取り組む課題 ▸
1 – 次の(a)〜(c)の記述がそれぞれ抜粋本文の内容と合っているかを「はい」か「いいえ」で判定し、判断の根拠となる本文の語句をそのまま引用してください。(a) 比較例14では、ホモ段重合において水素ガスを3.2リットルに代えて2.4リットル加えた。(b) 実施例10の予備重合は70℃で行われた。(c) 実施例10では、昇温開始から30分後にDCPDMSを0.36ミリモル添加した。
2 – 抜粋本文のうち、「実施例7において、ホモ段重合」を含む語句で始まり「ホモポリプロピレン)を得た。」で終わる部分を、一字一句違えずに書き写してください。

抜粋本文 ▸

上記反応時における各種物性を実施例7と同様に測定した。結果を表2に示す。
【0141】
(比較例14)
実施例7において、ホモ段重合における水素ガス3.2リットルに代えて2.4リットルを加え、ジエチルアミノトリエトキシシラン(DEATES)0.24ミリモルに代えてノルマルプロピルトリエトキシラン(nPTES)0.24ミリモルを添加し、重合中にジシクロペンチルジメトキシラン(DCPDMS)を添加せず、昇温開始から40分間重合反応(ホモ段重合反応)行ったことを除けば、実施例7と同様に処理してプロピレン系ブロック共重合体を得た。
上記反応時における各種物性を実施例7と同様に測定した。結果を表2に示す。
【0142】
(実施例10)
(1)重合触媒の形成およびホモ段重合
窒素ガスで完全に置換された内容積2.0リットルの攪拌機付オートクレーブに、トリエチルアルミニウム2.4ミリモル、ジシクロペンチルジ(エチルアミノ)シラン(DCPDEAS)0.24ミリモルおよび実施例1で得られた固体触媒成分をチタン原子として0.0026ミリモル装入し、重合用触媒を形成した。
次いで、上記オートクレーブ中にさらに水素ガス5.3リットル、液化プロピレン1.4リットルを装入し、20℃で5分間予備重合を行なった後、7分以内に70℃まで昇温した。昇温開始から30分後に0.36ミリモルのジシクロペンチルジメトキシラン(DCPDMS)を添加し、その後10分間重合反応(ホモ段重合反応)を行い、重合体(ホモポリプロピレン)を得た。
ホモ段重合反応終了後、反応機の温度を室温に下げつつモノマーをパージし、その後オートクレーブ全体の質量を計量することで、重合開始前にあらかじめ秤量した質量との差から前段(ホモ段)の重合量を求めた。
実施例1と同様にして、固体触媒成分1g当たりの重合活性を求めるとともに、得られた重合体の溶融流れ性(MFR)を求めた。結果を表2に示す。

提供データ ▸
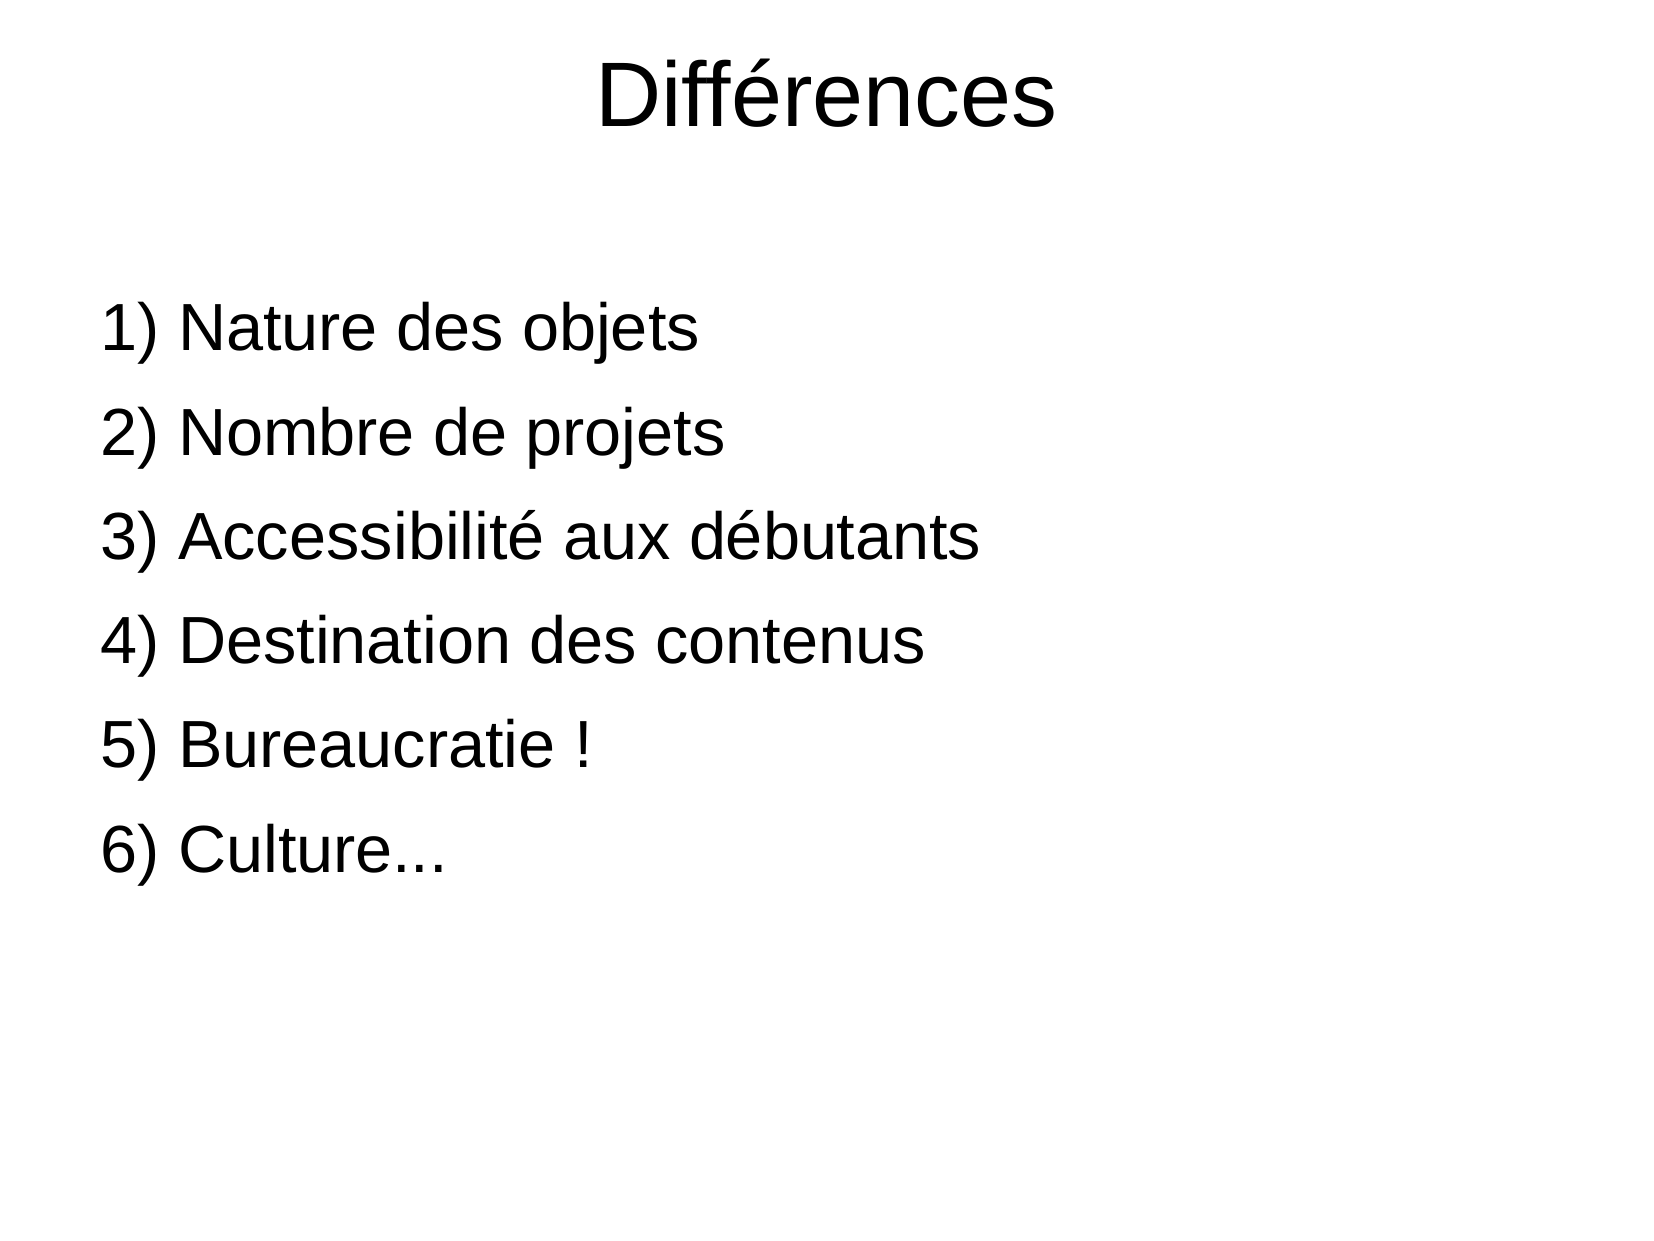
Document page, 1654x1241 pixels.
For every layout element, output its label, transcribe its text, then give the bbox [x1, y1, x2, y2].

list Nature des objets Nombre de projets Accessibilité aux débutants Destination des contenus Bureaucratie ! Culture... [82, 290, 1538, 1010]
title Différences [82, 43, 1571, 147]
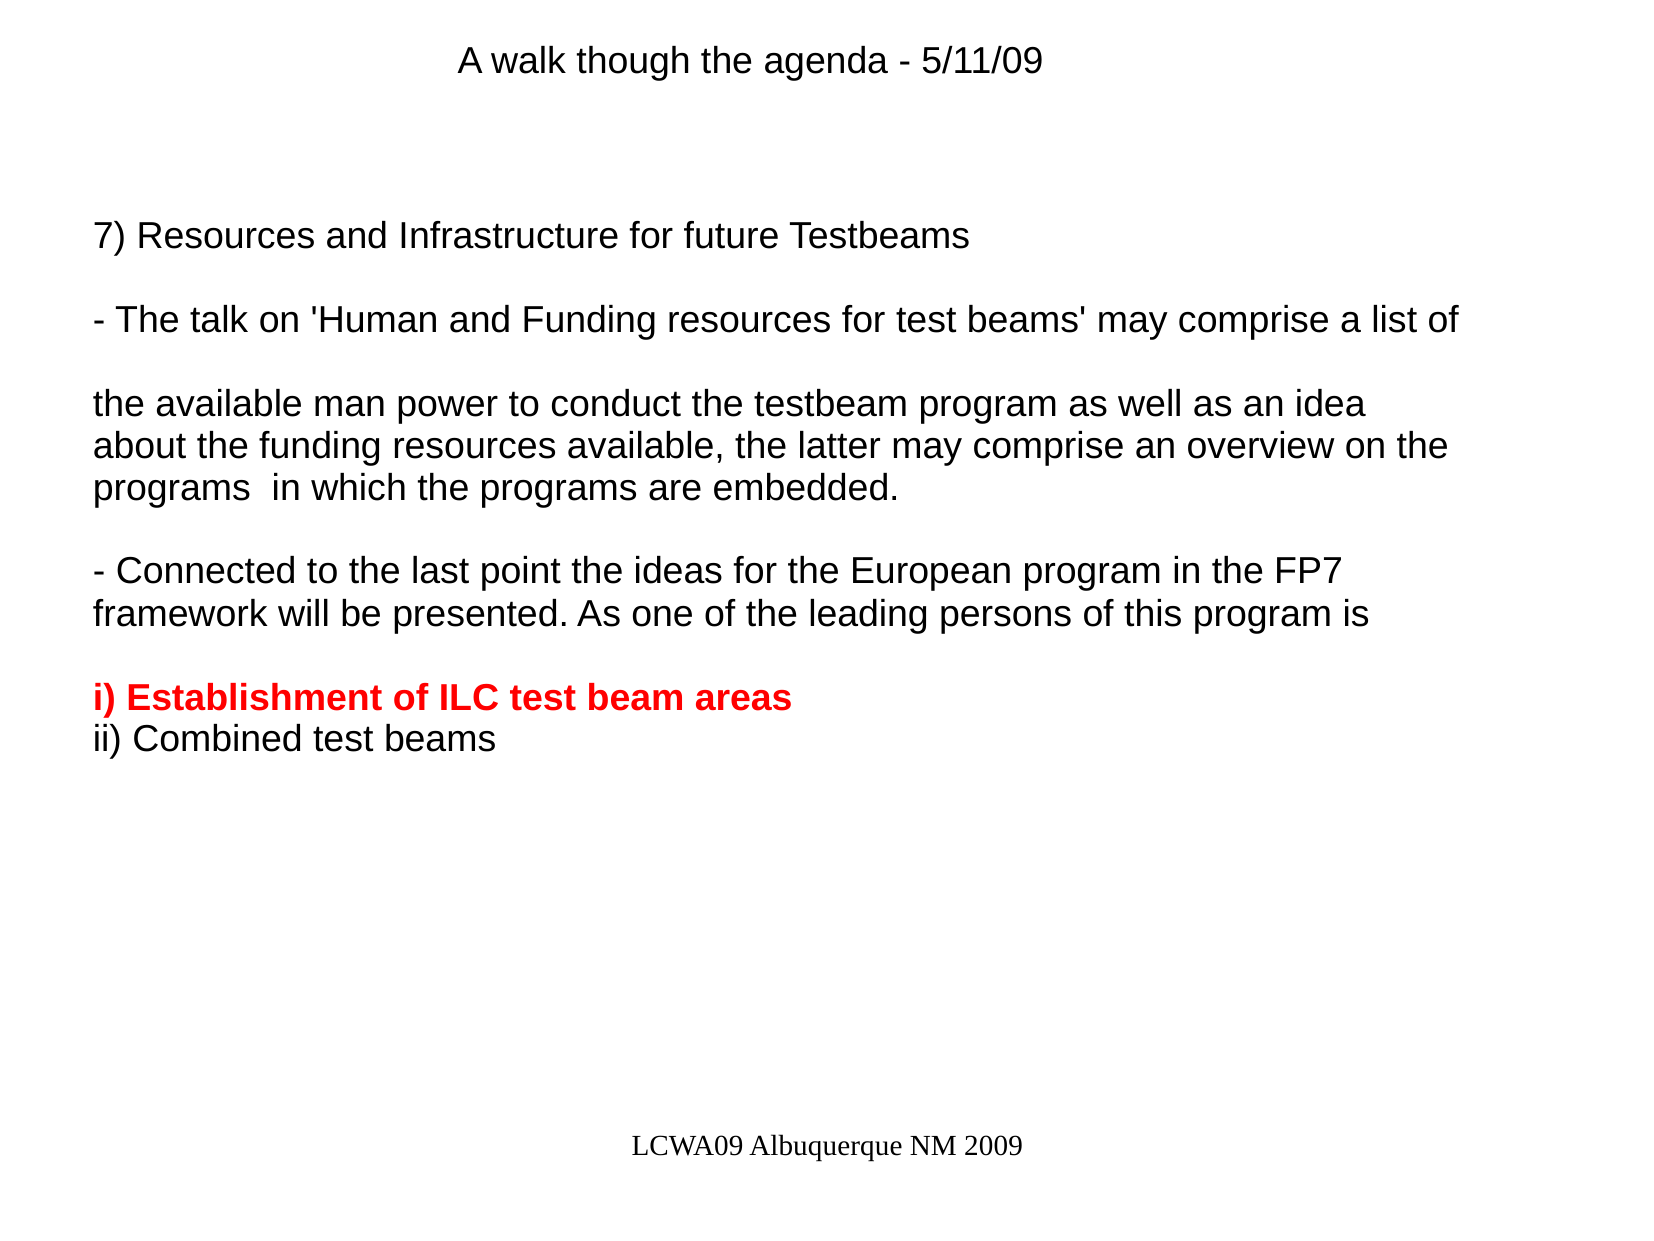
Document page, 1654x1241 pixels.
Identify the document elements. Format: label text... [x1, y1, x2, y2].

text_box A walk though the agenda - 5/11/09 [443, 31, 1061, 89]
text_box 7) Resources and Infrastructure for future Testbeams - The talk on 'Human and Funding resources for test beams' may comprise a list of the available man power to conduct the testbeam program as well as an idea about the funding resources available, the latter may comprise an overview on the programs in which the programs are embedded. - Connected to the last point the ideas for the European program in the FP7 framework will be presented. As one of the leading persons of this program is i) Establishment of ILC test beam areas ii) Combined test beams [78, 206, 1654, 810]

==

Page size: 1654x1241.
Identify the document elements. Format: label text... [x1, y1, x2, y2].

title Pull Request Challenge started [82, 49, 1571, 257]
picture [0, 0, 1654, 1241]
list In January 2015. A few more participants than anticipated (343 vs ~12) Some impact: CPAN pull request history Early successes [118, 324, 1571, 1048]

解答 ▸
1 –
(a) はい。「ホモ段重合における水素ガス3.2リットルに代えて2.4リットルを加え」
(b) いいえ。「20℃で5分間予備重合を行なった後、7分以内に70℃まで昇温した」
(c) はい。「昇温開始から30分後に0.36ミリモルのジシクロペンチルジメトキシラン(DCPDMS)を添加し」

2 –
実施例7において、ホモ段重合における水素ガス3.2リットルに代えて2.4リットルを加え、ジエチルアミノトリエトキシシラン(DEATES)0.24ミリモルに代えてノルマルプロピルトリエトキシラン(nPTES)0.24ミリモルを添加し、重合中にジシクロペンチルジメトキシラン(DCPDMS)を添加せず、昇温開始から40分間重合反応(ホモ段重合反応)行ったことを除けば、実施例7と同様に処理してプロピレン系ブロック共重合体を得た。
上記反応時における各種物性を実施例7と同様に測定した。結果を表2に示す。
【0142】
(実施例10)
(1)重合触媒の形成およびホモ段重合
窒素ガスで完全に置換された内容積2.0リットルの攪拌機付オートクレーブに、トリエチルアルミニウム2.4ミリモル、ジシクロペンチルジ(エチルアミノ)シラン(DCPDEAS)0.24ミリモルおよび実施例1で得られた固体触媒成分をチタン原子として0.0026ミリモル装入し、重合用触媒を形成した。
次いで、上記オートクレーブ中にさらに水素ガス5.3リットル、液化プロピレン1.4リットルを装入し、20℃で5分間予備重合を行なった後、7分以内に70℃まで昇温した。昇温開始から30分後に0.36ミリモルのジシクロペンチルジメトキシラン(DCPDMS)を添加し、その後10分間重合反応(ホモ段重合反応)を行い、重合体(ホモポリプロピレン)を得た。